Well , it depends on how small the business is . I've been self employed in heavy civil since 84 and 15 yrs previous to that I was with my dad . Got close to 60 yrs punched . and still at it. when you are small business , you do the operating , you do the repairs , wife usually do the books . There were many weekends that wife and I want to get away for a few days but a basement needs to be dug , topsoil needs to be screened , repairs to be done and with profit margins in the toilet, if you don't work you don't eat . But there comes a time when (if you live long enough) ,that you shut it down Friday evenings and the hell with it till Monday morning . I jump on the Harley and go and now do what I want when I want and enjoy the fruits of the hard labour. take that Hemi car for a spin , go to the cabin etc etc . It will take a dedication like no other to be a small business person unless like said that you can hire people to do the work for you and even then , it's not a picnic . My feelings toward it now is "Never seen a Brinks Truck chasing a hearse yet"

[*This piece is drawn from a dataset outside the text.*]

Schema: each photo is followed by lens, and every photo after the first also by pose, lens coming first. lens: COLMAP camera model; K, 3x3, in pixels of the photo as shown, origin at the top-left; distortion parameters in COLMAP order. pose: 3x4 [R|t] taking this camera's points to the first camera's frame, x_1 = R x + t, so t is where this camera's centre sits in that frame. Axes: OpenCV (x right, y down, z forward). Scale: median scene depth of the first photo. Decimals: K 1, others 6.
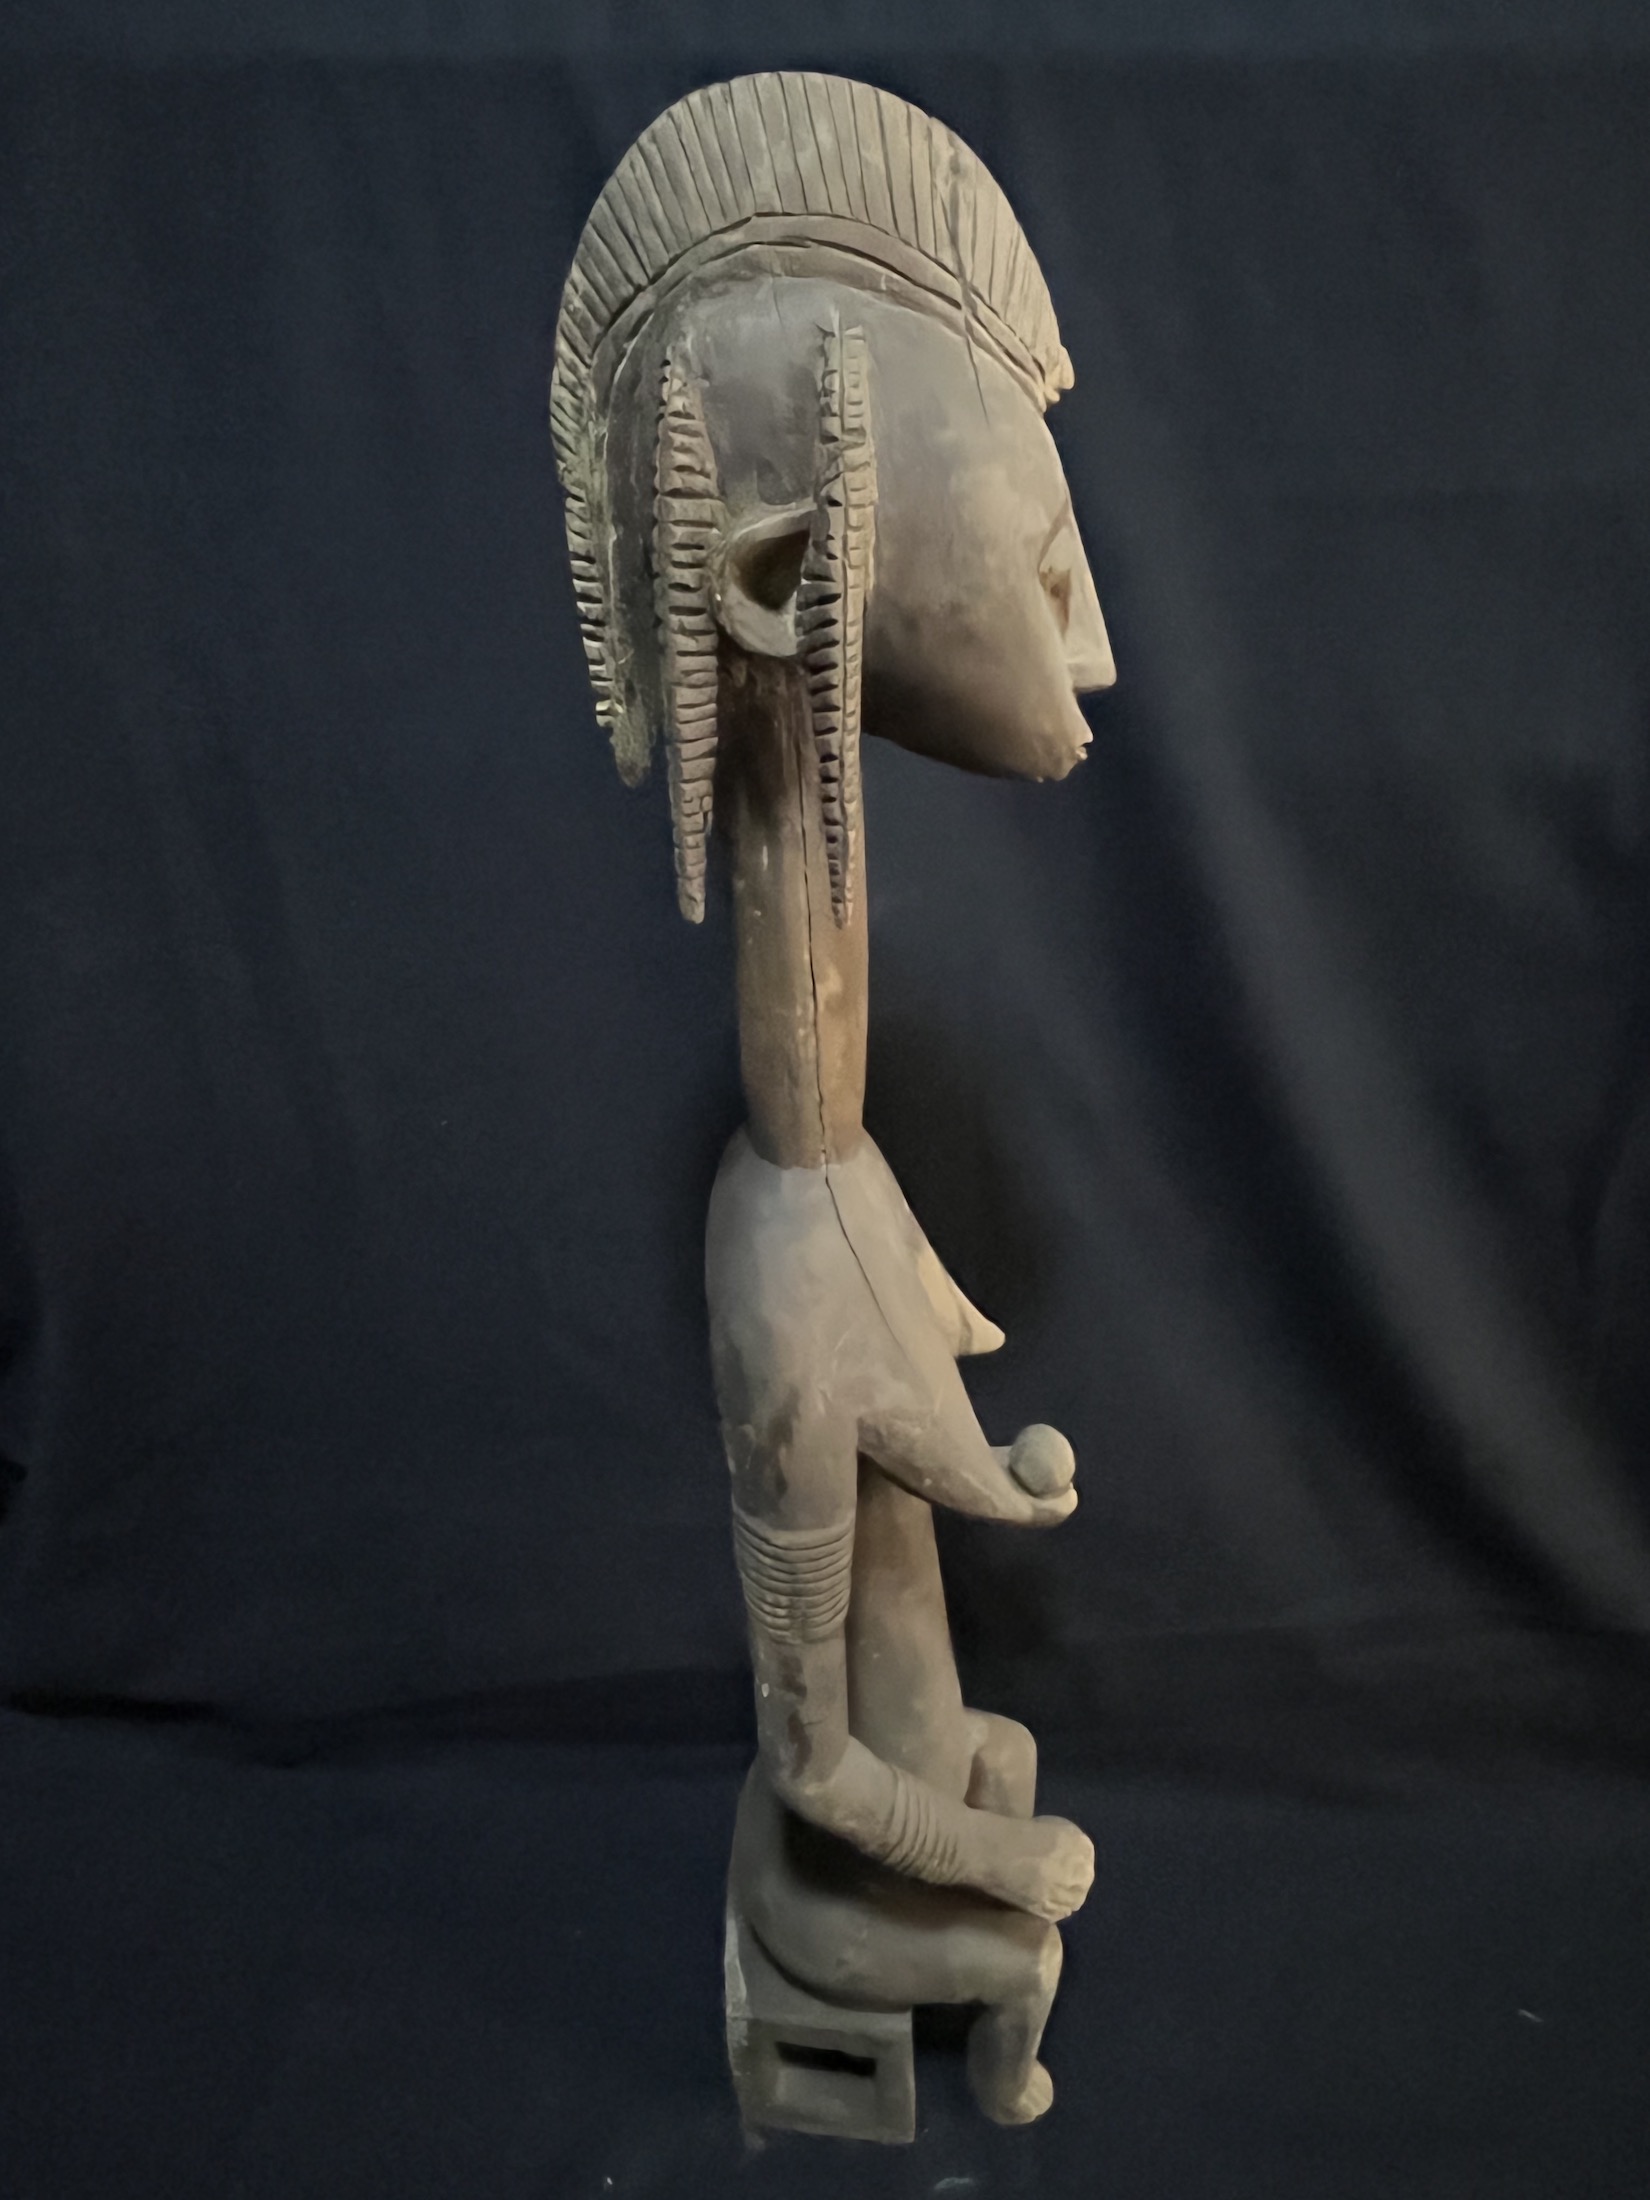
lens RADIAL K [[1675.8, 0, 826.0], [0, 1675.8, 1099.0], [0, 0, 1]] dist [-0.028758, -0.004387]
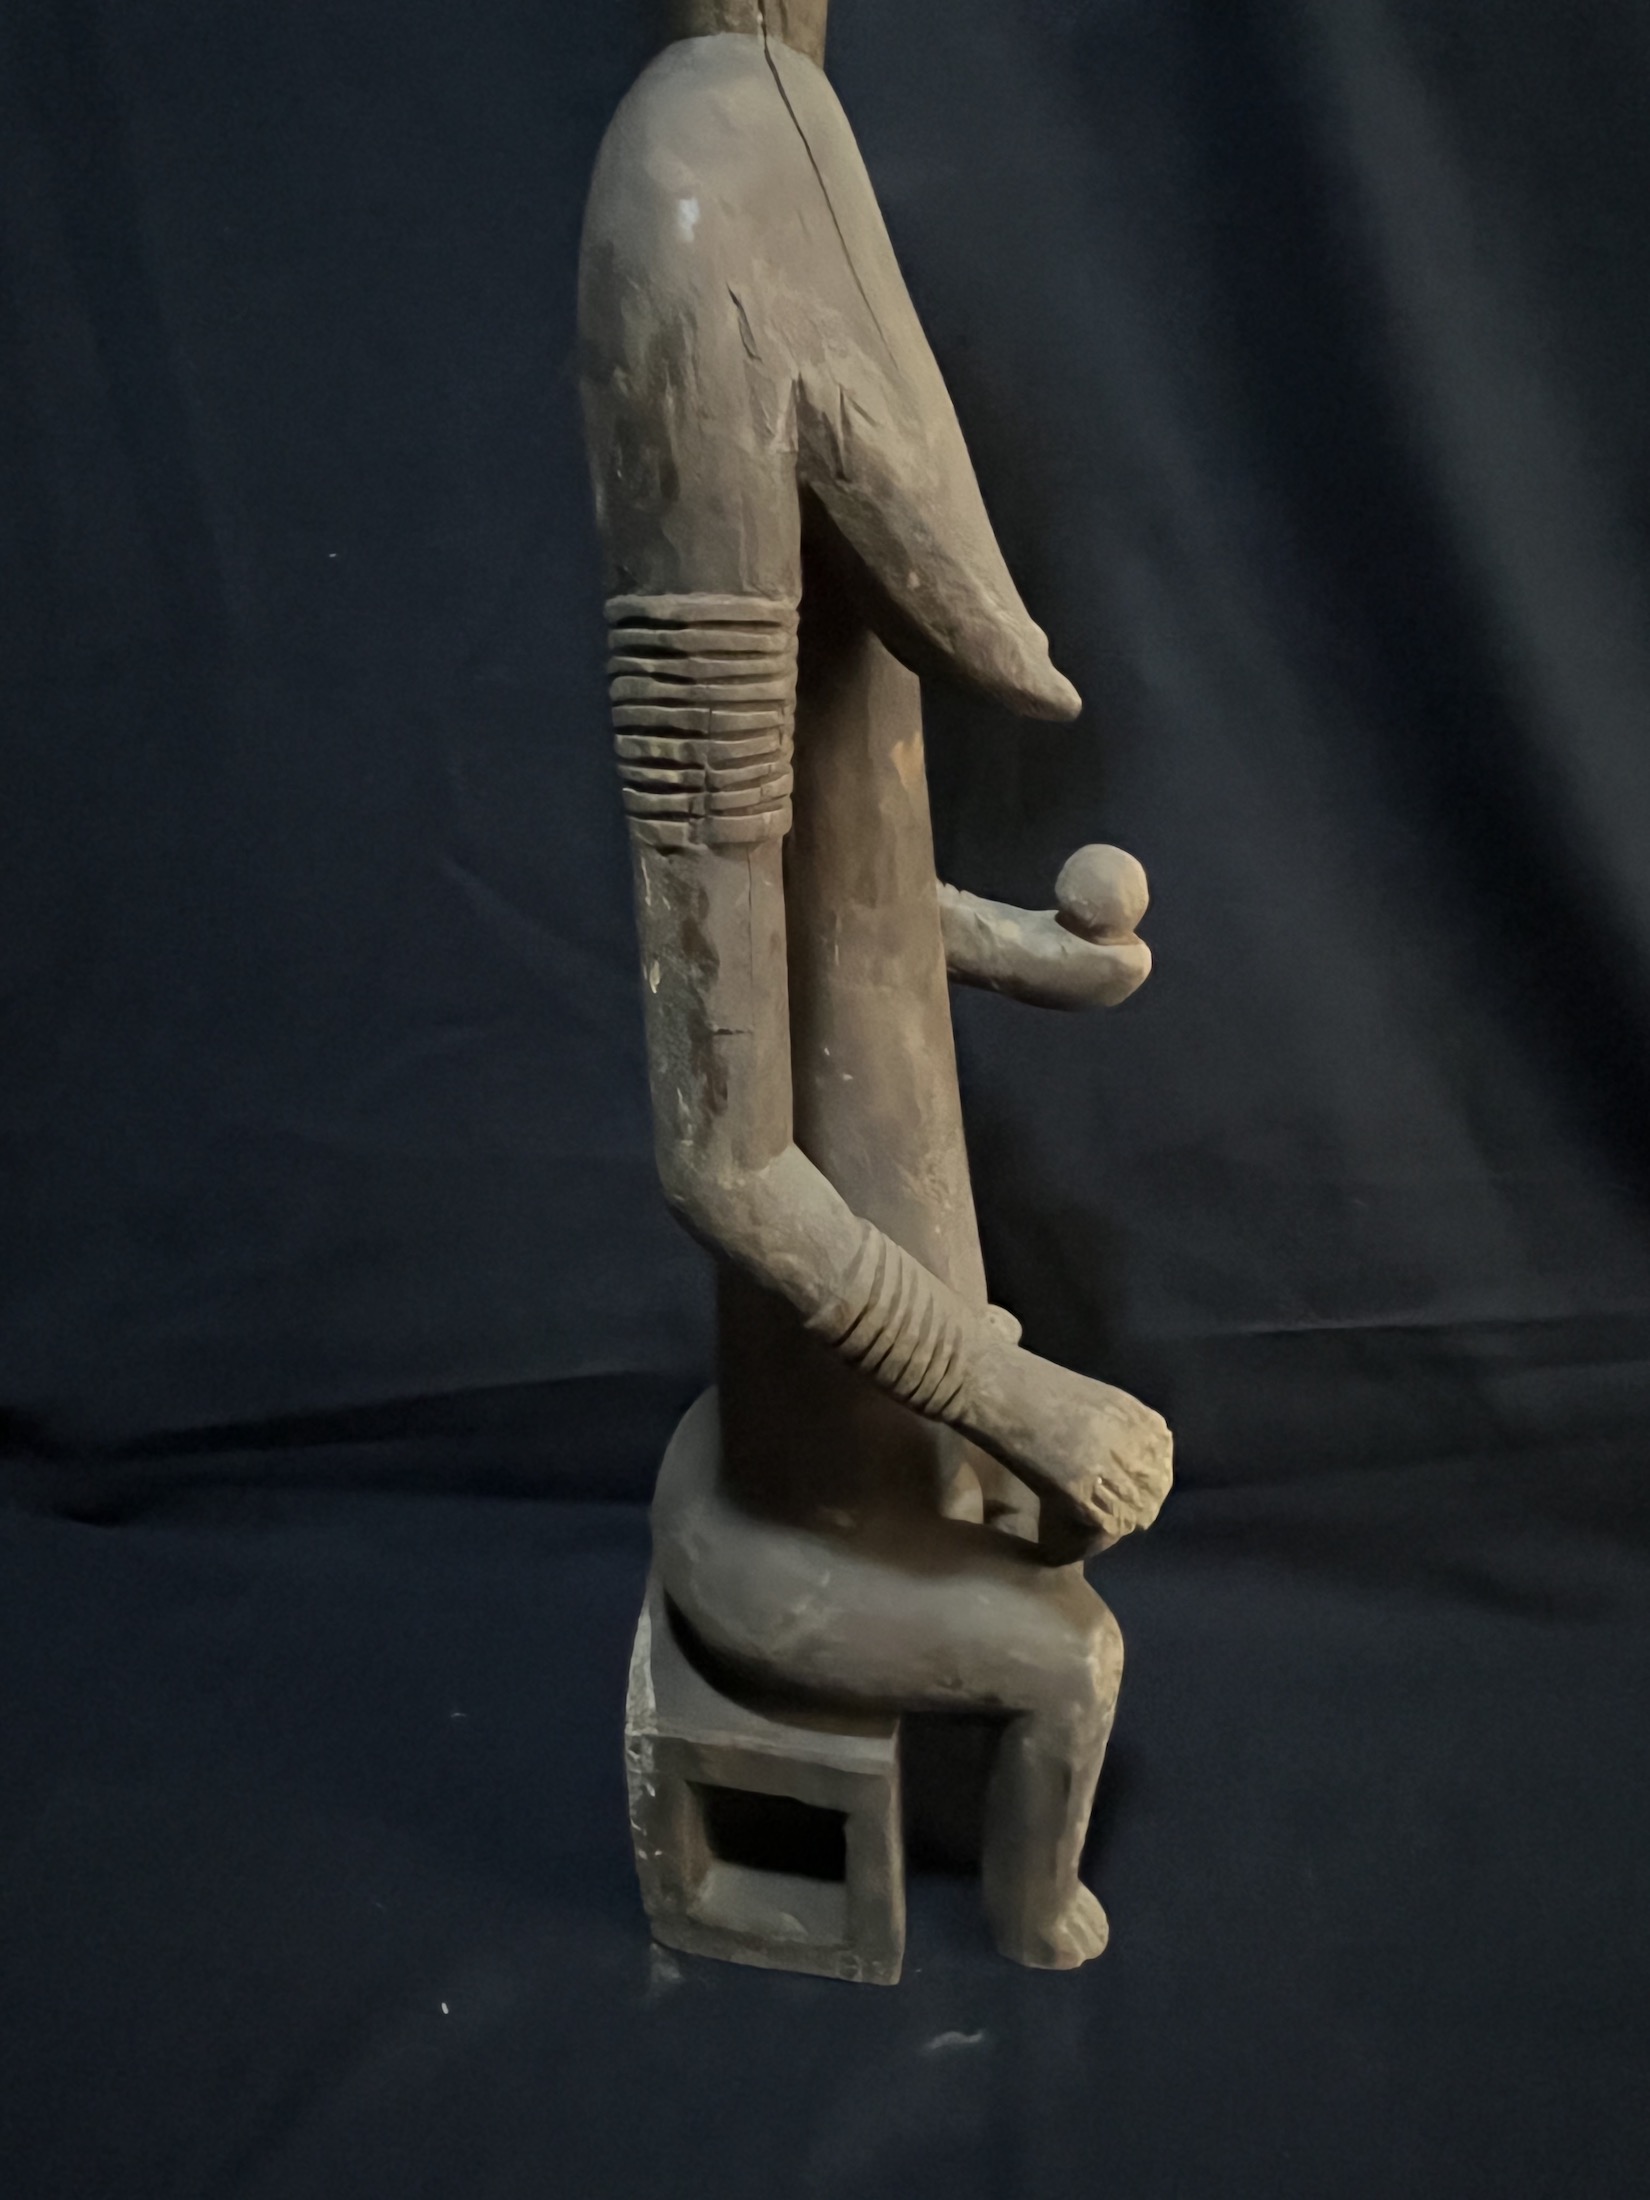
lens RADIAL K [[1675.8, 0, 826.0], [0, 1675.8, 1099.0], [0, 0, 1]] dist [-0.028758, -0.004387]
pose [[0.998481, 0.028350, -0.047240, 0.074813], [-0.033921, 0.991993, -0.121656, 0.594222], [0.043412, 0.123074, 0.991448, 0.469657]]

I agree Cat_Man320, well said.
A little about my history. I started out building homes as that is what my father did and it was an easy (relatively speaking) path to start my own business, fresh out of college. I grew up in the home building business working on job sites from an early age but truth be known I hated building houses. However I made some good money for several years in that business but my heart was always in moving dirt and heavy equipment.
As time went on I wanted to get into dirt moving and developing so the obvious choice was to self perform developing our own lots and sell lots to other builders. It went well for a while.
Built that company to 15+ employees, nice office and $7-10M in revenues. Had a vertical side for multi-family and single family construction and a horizontal side for developing lots and land. Business was good but there was no time for life. I found myself bound by the organization that I had created. There were too many vacations, trips and social functions I should have taken but I had to feed the machine as there were many depending on it.
Then the crash of 08/09 hit and we all know how bad that was. I lost everything we had of monetary value. In the aftermath, I didn't dwell on bad business decisions or the woe is me sort of thing, I regretted not taking the time to enjoy life a little more.
Started over in 2012 but with a different approach. Now I have a small company with 4 employees in the field including me with a nice diversified client base of retail, restaurant, institutional and residential clients.
Several things the crash taught me -
1- Always take time for yourself and your family, first and foremost.
2- Be diversified in your client base, when one segment of the market is down another is not affected.
3- Be lean and mean. 10-15 year old paid for equipment maintained will earn just as much as new paint and a payment
4- Manage your cash flow like it's the last drop of water on the planet.
5- Vet your GC's and clients before even bidding a job.
6- Always take time for yourself and your family, first and foremost.
1 and 6 box in all the rest.
This business will run you to death if you let it as there is always a deadline and there are always projects behind, usually at no fault of your own but being the first one onsite and one of the last to leave we bear the brunt of the schedule.
I don't get stressed anymore about too much work and how we're going to handle it or not having enough. As you build your client base and gain a good reputation, when you're needing a project to fill in, the phone will ring or an email will be in the in box.
Tomorrow the wife and I are driving to Atlanta to board a plane for an 11 day trip out of the country. I have one project to bid by Friday and I have my crew set up for a short week of work. The sun is going to come up and the sun is going to go down, dirt will be moved. I will have internet service but no phone service, I could have phone service but I don't want my phone messing with my vacation, it'll wait.:cool2
When I leave this earth, I'll leave it how I came in, covered in blood and screaming but until then I'm going to build a another business but not let it run me. Dirt will be moved, concrete will be poured, steel will be erected regardless who is doing it, however your time is finite.
It's taken me 20 years in this business of ups and downs to come to the realization that no project is more important than your personal time. Now with that being said I had a sweet project come across the desk with 62K CY's of fill, 10 acres of clearing and several thousand tons of road base to build an access road - yes it's a sickness but one has to balance.